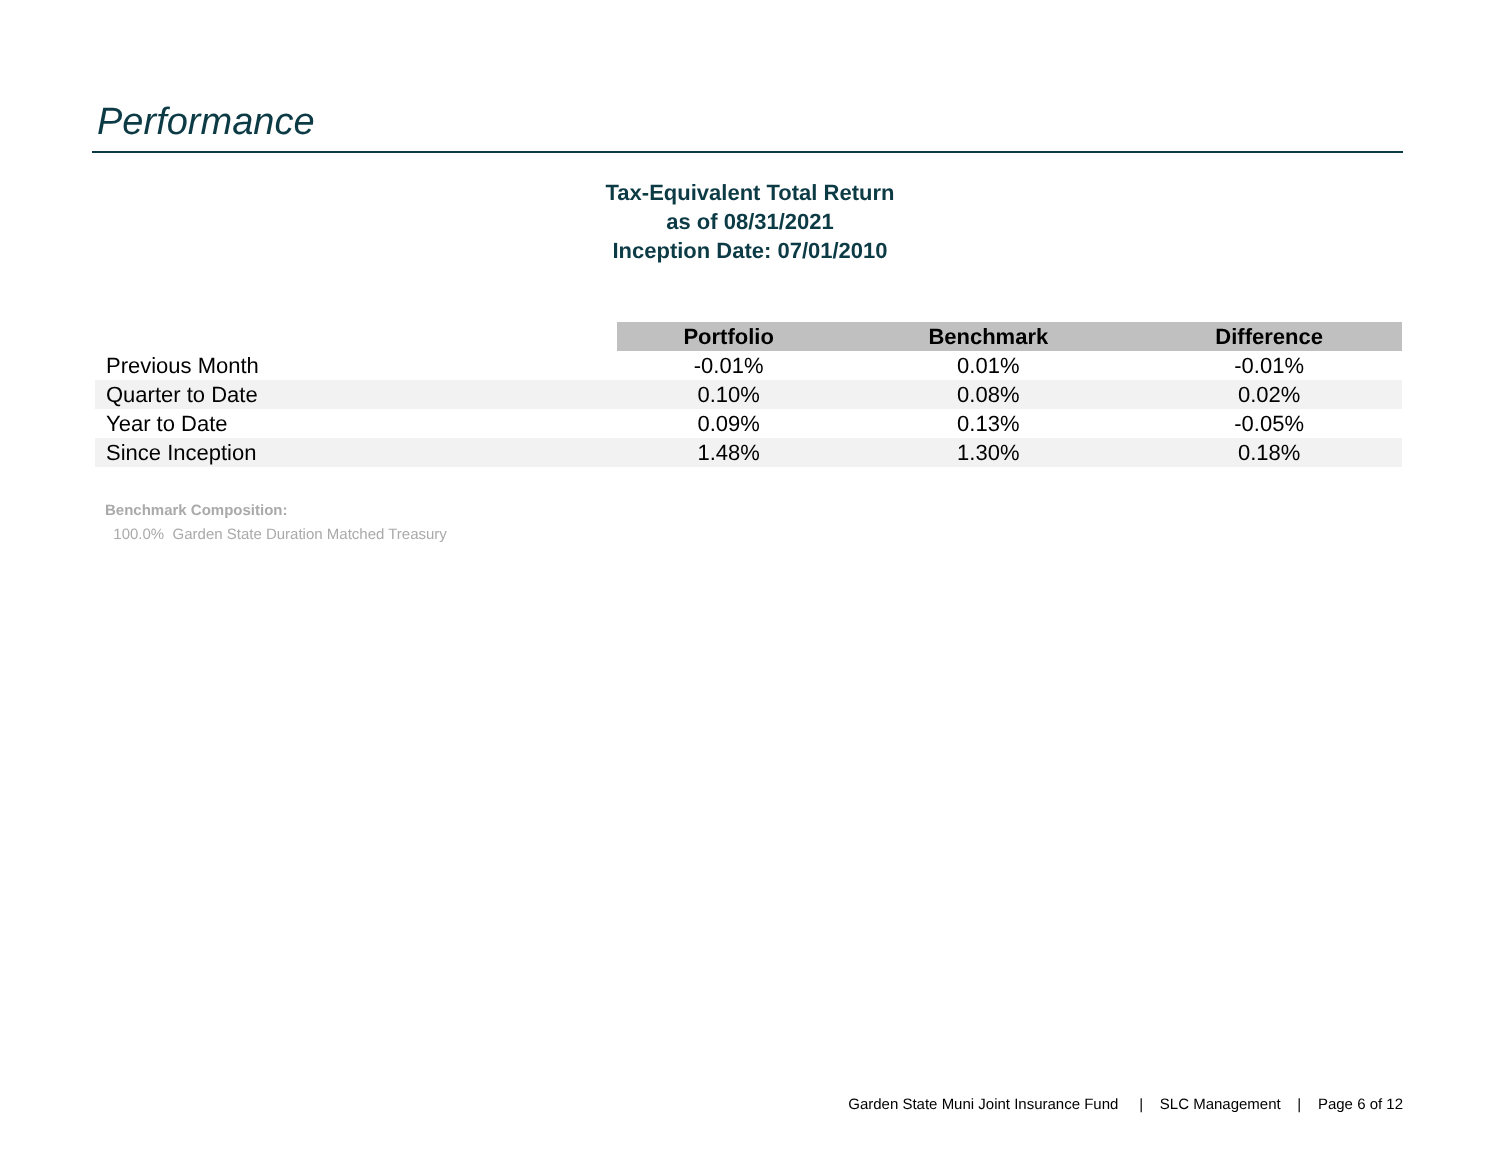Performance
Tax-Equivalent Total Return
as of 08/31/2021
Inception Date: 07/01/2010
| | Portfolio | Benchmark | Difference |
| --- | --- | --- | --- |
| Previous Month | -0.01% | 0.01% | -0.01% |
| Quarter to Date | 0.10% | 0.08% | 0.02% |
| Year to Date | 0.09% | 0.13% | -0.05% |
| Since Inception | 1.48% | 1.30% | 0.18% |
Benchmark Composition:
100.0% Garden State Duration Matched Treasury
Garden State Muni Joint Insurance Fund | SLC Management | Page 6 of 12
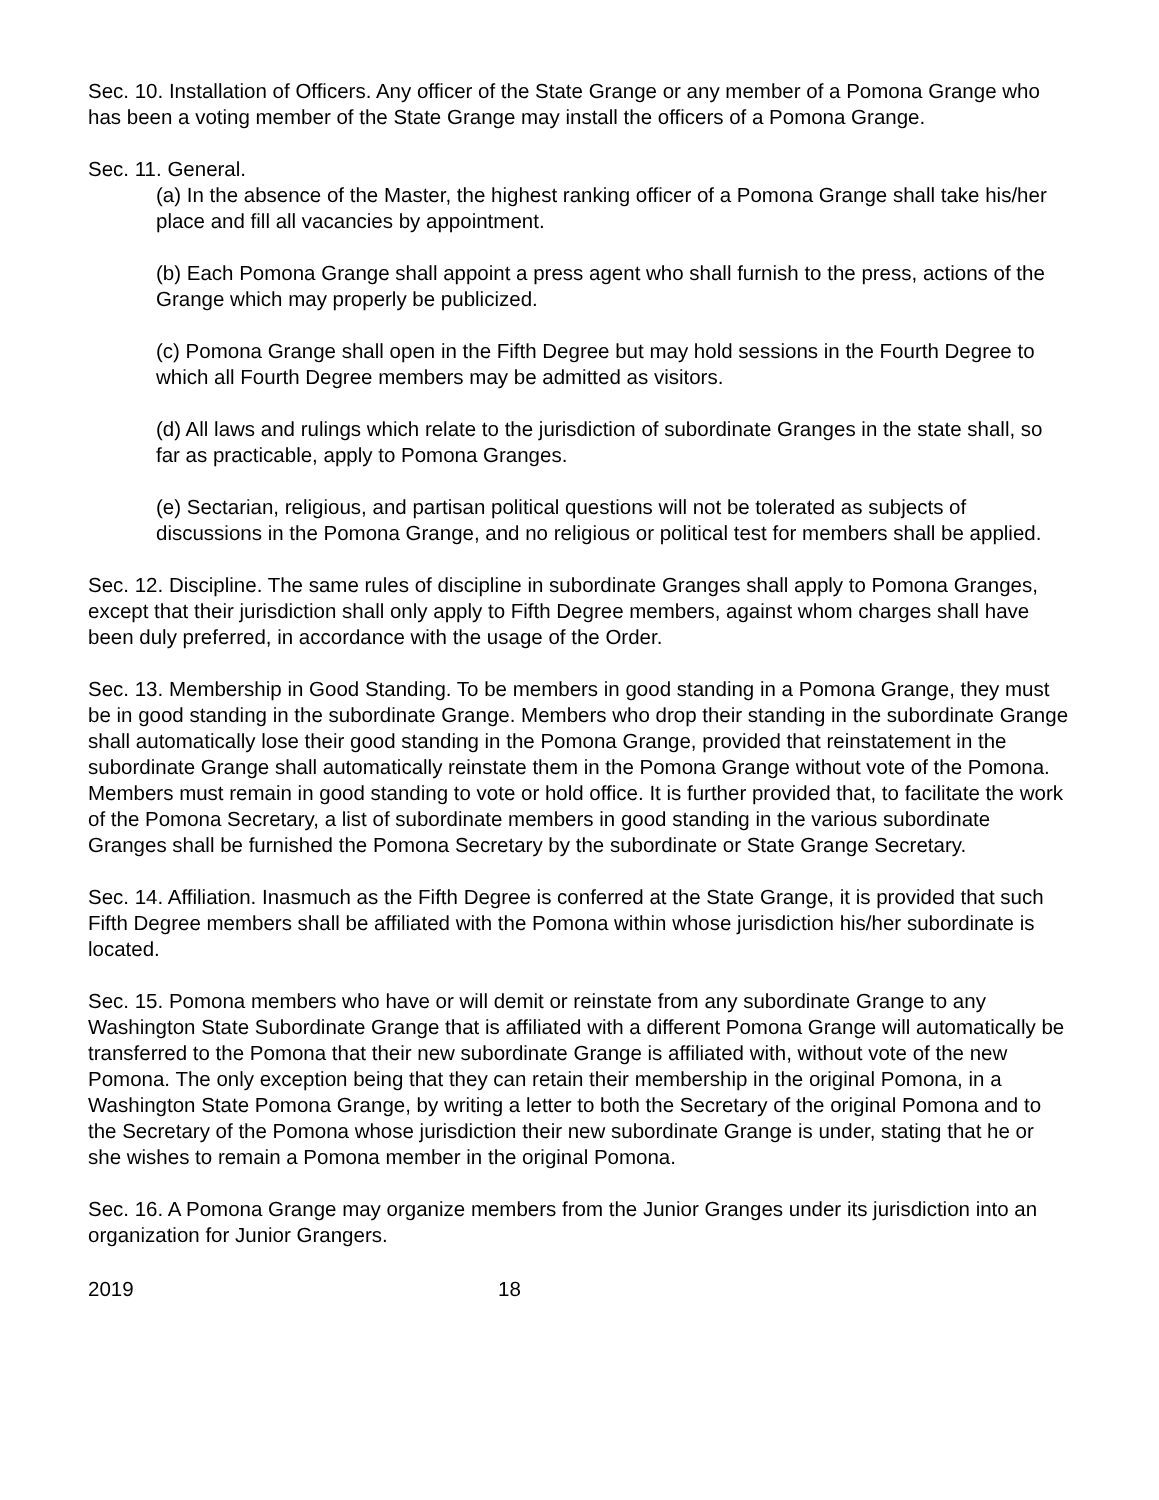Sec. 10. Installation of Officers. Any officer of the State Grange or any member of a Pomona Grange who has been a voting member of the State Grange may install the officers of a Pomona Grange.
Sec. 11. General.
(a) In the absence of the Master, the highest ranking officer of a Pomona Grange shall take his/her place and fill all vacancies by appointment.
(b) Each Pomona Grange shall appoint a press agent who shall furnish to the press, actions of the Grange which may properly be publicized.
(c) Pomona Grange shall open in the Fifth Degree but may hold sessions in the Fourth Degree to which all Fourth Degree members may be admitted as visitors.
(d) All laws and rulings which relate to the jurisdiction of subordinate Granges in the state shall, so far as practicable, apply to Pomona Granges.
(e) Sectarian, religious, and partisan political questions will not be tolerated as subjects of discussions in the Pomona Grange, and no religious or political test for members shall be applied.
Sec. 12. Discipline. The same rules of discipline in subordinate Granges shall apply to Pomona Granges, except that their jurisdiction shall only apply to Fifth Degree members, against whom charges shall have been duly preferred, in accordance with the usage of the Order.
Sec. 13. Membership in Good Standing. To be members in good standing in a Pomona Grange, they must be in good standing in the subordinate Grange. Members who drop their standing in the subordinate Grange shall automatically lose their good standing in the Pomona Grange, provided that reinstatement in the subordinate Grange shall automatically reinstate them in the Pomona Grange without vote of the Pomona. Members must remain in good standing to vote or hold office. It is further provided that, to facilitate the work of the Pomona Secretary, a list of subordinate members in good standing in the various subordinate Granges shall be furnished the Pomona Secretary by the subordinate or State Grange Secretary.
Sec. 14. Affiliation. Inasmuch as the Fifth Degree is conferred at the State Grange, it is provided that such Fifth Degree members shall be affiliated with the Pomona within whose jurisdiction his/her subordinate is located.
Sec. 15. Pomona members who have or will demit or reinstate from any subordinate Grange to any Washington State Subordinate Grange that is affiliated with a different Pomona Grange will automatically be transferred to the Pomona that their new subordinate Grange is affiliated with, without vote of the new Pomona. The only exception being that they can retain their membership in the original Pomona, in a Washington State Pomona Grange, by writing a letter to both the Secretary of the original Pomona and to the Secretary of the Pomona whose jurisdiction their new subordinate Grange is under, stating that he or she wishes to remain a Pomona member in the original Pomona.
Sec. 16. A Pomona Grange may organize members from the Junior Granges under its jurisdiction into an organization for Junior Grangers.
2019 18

□ □ □

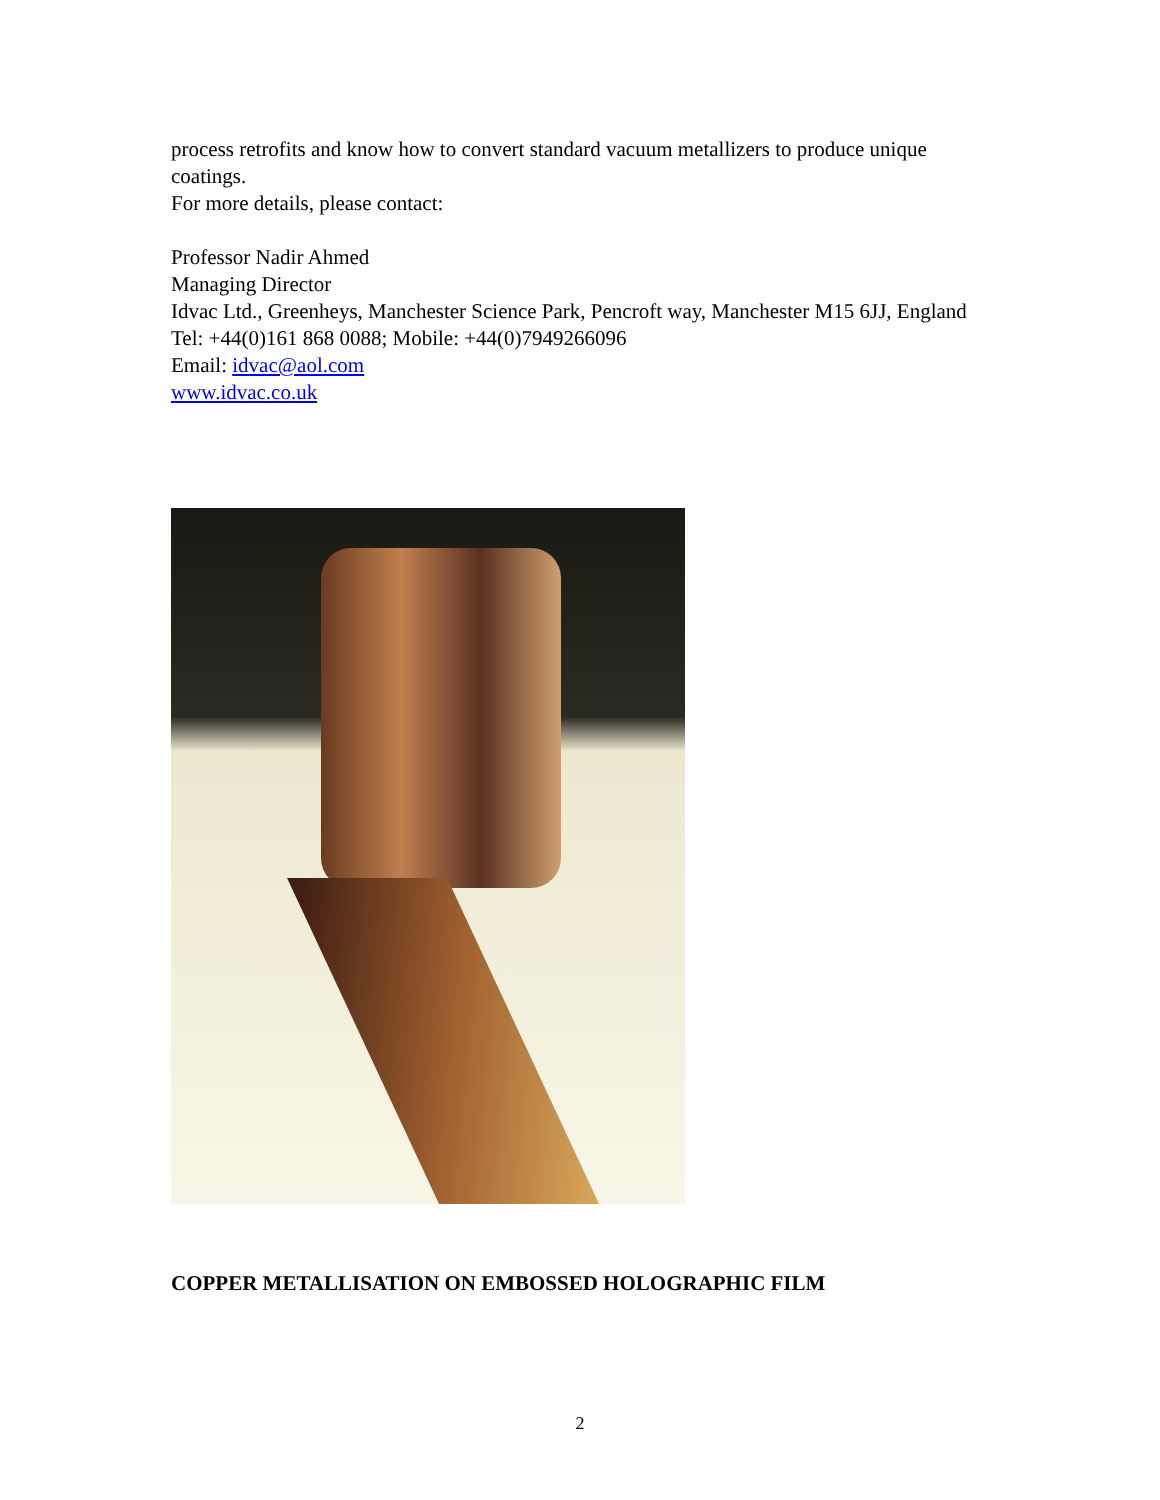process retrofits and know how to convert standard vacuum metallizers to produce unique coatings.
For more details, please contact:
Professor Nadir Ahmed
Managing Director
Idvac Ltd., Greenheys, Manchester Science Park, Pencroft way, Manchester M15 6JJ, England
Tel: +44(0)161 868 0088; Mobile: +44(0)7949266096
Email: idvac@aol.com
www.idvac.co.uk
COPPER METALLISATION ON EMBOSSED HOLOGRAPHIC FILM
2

□ □ □

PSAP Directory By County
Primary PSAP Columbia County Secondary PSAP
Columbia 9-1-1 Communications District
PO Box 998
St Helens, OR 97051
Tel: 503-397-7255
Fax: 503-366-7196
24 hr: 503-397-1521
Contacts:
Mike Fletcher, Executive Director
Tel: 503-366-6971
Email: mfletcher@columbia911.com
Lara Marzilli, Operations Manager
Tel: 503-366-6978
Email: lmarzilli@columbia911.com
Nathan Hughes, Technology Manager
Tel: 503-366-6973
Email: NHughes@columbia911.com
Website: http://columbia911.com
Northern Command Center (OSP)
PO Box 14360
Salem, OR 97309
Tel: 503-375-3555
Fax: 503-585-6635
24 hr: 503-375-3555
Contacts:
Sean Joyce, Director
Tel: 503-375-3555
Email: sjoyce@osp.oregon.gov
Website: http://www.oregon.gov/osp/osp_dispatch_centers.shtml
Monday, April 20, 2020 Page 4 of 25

□ □ □

◆ WORK INSTRUCTIONS: Work through the entries above and report the number of lines that include "Degree", with nothing else.

◆ SOLUTION TO THIS TASK: 3